# What is required
Beginning with the line containing "CIERRE DE AÑO EN" and ending with the line containing "לימודי מינהל למנהלי מוסך", write out each line of the records below exactly; pictures and lines outside that range are left out.

# Extracted information
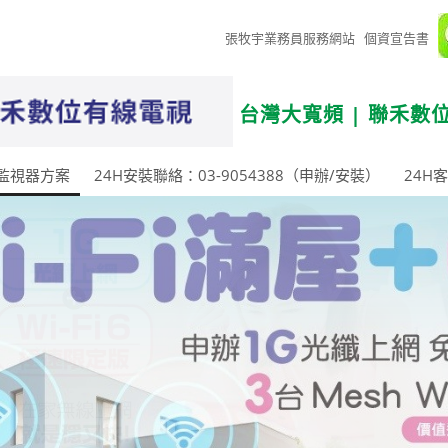
張牧宇業務員服務網站
個資宣告書
台灣大寬頻 | 聯禾數
監視器方案
24H安裝聯絡：03-9054388（申辦/安裝）
24H客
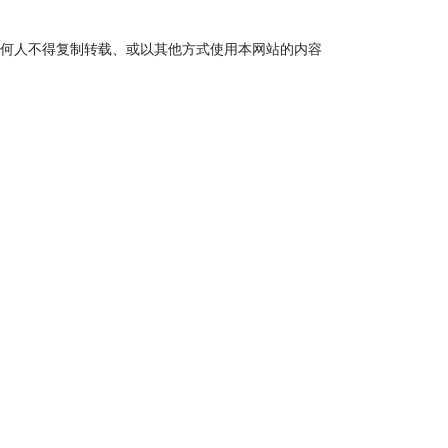
何人不得复制转载、或以其他方式使用本网站的内容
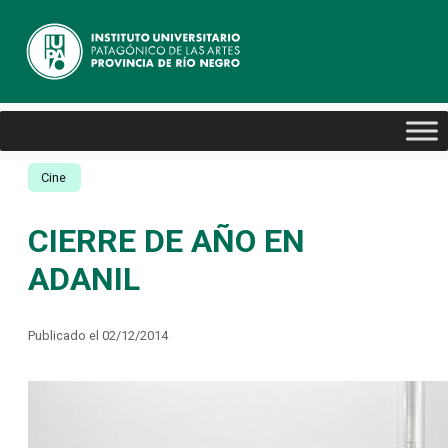
Cine
CIERRE DE AÑO EN
ADANIL
Publicado el 02/12/2014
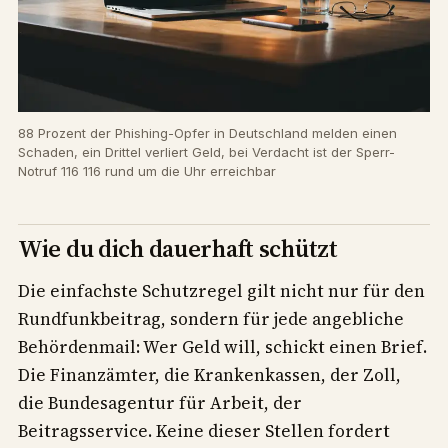
88 Prozent der Phishing-Opfer in Deutschland melden einen
Schaden, ein Drittel verliert Geld, bei Verdacht ist der Sperr-
Notruf 116 116 rund um die Uhr erreichbar
Wie du dich dauerhaft schützt
Die einfachste Schutzregel gilt nicht nur für den
Rundfunkbeitrag, sondern für jede angebliche
Behördenmail: Wer Geld will, schickt einen Brief.
Die Finanzämter, die Krankenkassen, der Zoll,
die Bundesagentur für Arbeit, der
Beitragsservice. Keine dieser Stellen fordert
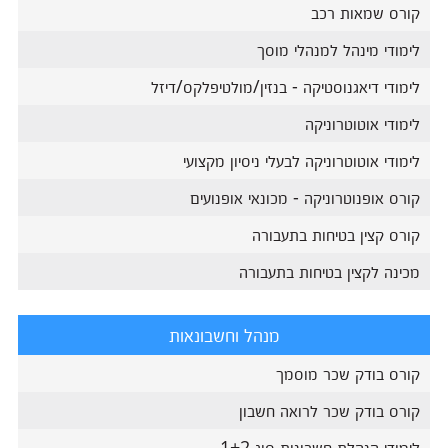
קורס שמאות רכב
לימודי מינהל למנהלי מוסך
לימודי דיאגנוסטיקה - בנזין/מולטיפלקס/דיזל
לימודי אוטוטרוניקה
לימודי אוטוטרוניקה לבעלי ניסיון מקצועי
קורס אופנוטרוניקה - מכונאי אופנועים
קורס קצין בטיחות בתעבורה
מכינה לקצין בטיחות בתעבורה
מנהל וחשבונאות
קורס בודק שכר מוסמך
קורס בודק שכר לרואה חשבון
לימודי הנהלת חשבונות סוג 1+2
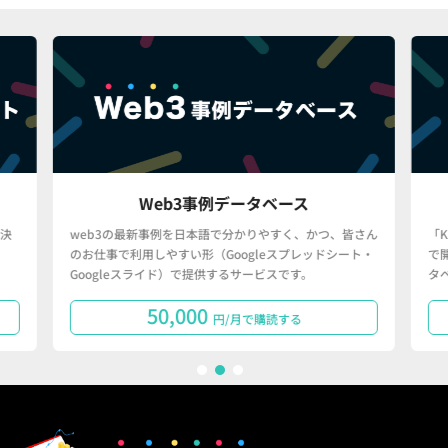
Web3事例データベース
決
web3の最新事例を日本語で分かりやすく、かつ、皆さん
「
のお仕事で利用しやすい形（Googleスプレッドシート・
で
Googleスライド）で提供するサービスです。
タ
50,000
円/月で購読する
1
2
3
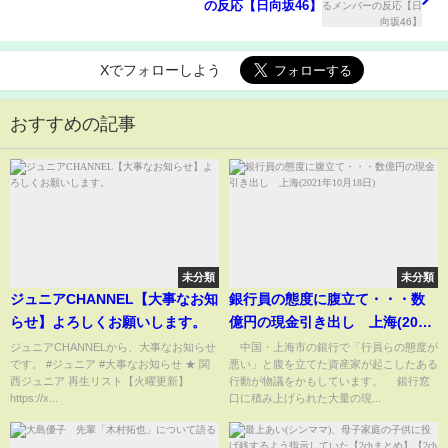
の反応【日向坂46】
Xでフォローしよう
おすすめの記事
未分類
未分類
ジュニアCHANNEL【大事なお知
銀行員の態度に腹立て・・・数
らせ】よろしくお願いします。
億円の現金引き出し 上海(2021
年10月18日)
ジュニアCHANNELから、大事なお知らせ
中国・上海市の銀行で「行員らの態度が
です。 #ジュニア #大事なお知らせ ★ 関
悪い」と腹を立てた資産家が起こしたある
西ジュニア 再生リスト【火曜更新】
行動が物議をかもしています。 銀行窓
https://x...
口に積み上げられた大量の現...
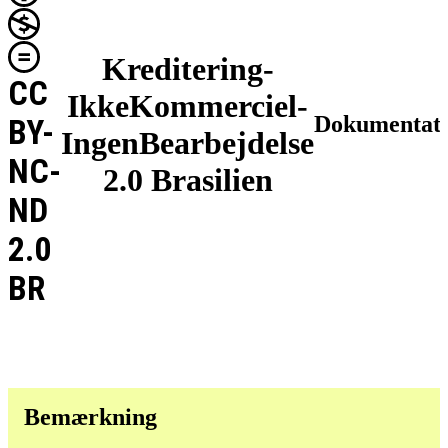
Kreditering-
CC
IkkeKommerciel-
Dokumentat
BY-
IngenBearbejdelse
NC-
2.0 Brasilien
ND
2.0
BR
Bemærkning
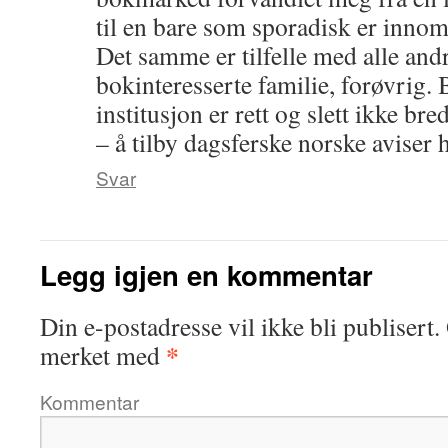
til en bare som sporadisk er innom
Det samme er tilfelle med alle andr
bokinteresserte familie, forøvrig.
institusjon er rett og slett ikke bre
– å tilby dagsferske norske aviser 
Svar
Legg igjen en kommentar
Din e-postadresse vil ikke bli publisert.
*
merket med
Kommentar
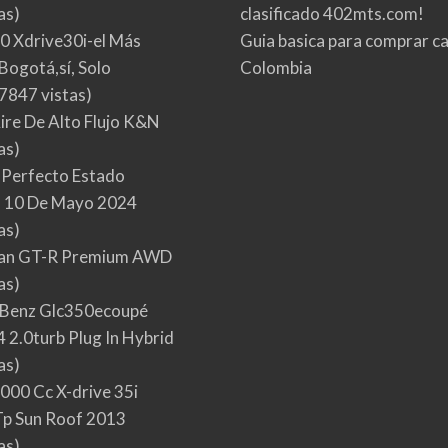
as)
clasificado 402mts.com!
0 Xdrive30i-el Más
Guia basica para comprar ca
Bogotá,sí, Solo
Colombia
7847 vistas)
Aire De Alto Flujo K&N
as)
 Perfecto Estado
 10 De Mayo 2024
as)
san GT-R Premium AWD
as)
Benz Glc350ecoupé
 2.0turb Plug In Hybrid
as)
000 Cc X-drive 35i
p Sun Roof 2013
as)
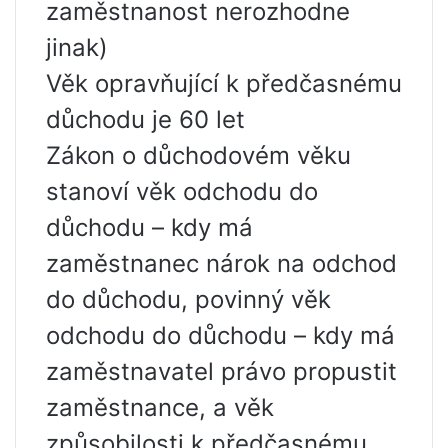
zaměstnanost nerozhodne
jinak)
Věk opravňující k předčasnému
důchodu je 60 let
Zákon o důchodovém věku
stanoví věk odchodu do
důchodu – kdy má
zaměstnanec nárok na odchod
do důchodu, povinný věk
odchodu do důchodu – kdy má
zaměstnavatel právo propustit
zaměstnance, a věk
způsobilosti k předčasnému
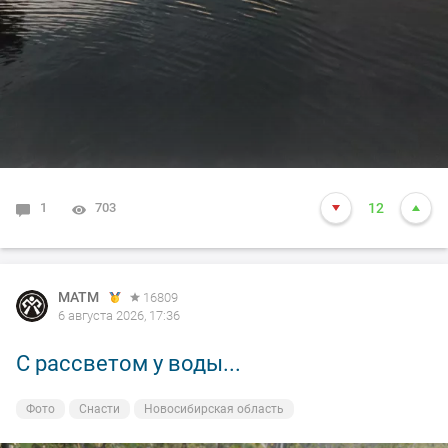
1
703
12
MATM
16809
6 августа 2026, 17:36
С рассветом у воды...
Фото
Снасти
Новосибирская область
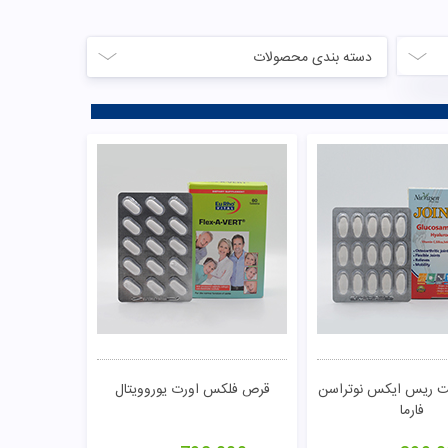
دسته بندی محصولات
 ریس ایکس نوتراسن
قرص فلکس اورت یوروویتال
فارما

# Answer box
CIERRE DE AÑO EN
ADANIL
Publicado el 02/12/2014
88 Prozent der Phishing-Opfer in Deutschland melden einen
Schaden, ein Drittel verliert Geld, bei Verdacht ist der Sperr-
Notruf 116 116 rund um die Uhr erreichbar
Wie du dich dauerhaft schützt
Die einfachste Schutzregel gilt nicht nur für den
Rundfunkbeitrag, sondern für jede angebliche
Behördenmail: Wer Geld will, schickt einen Brief.
Die Finanzämter, die Krankenkassen, der Zoll,
die Bundesagentur für Arbeit, der
Beitragsservice. Keine dieser Stellen fordert
קורס שמאות רכב
לימודי מינהל למנהלי מוסך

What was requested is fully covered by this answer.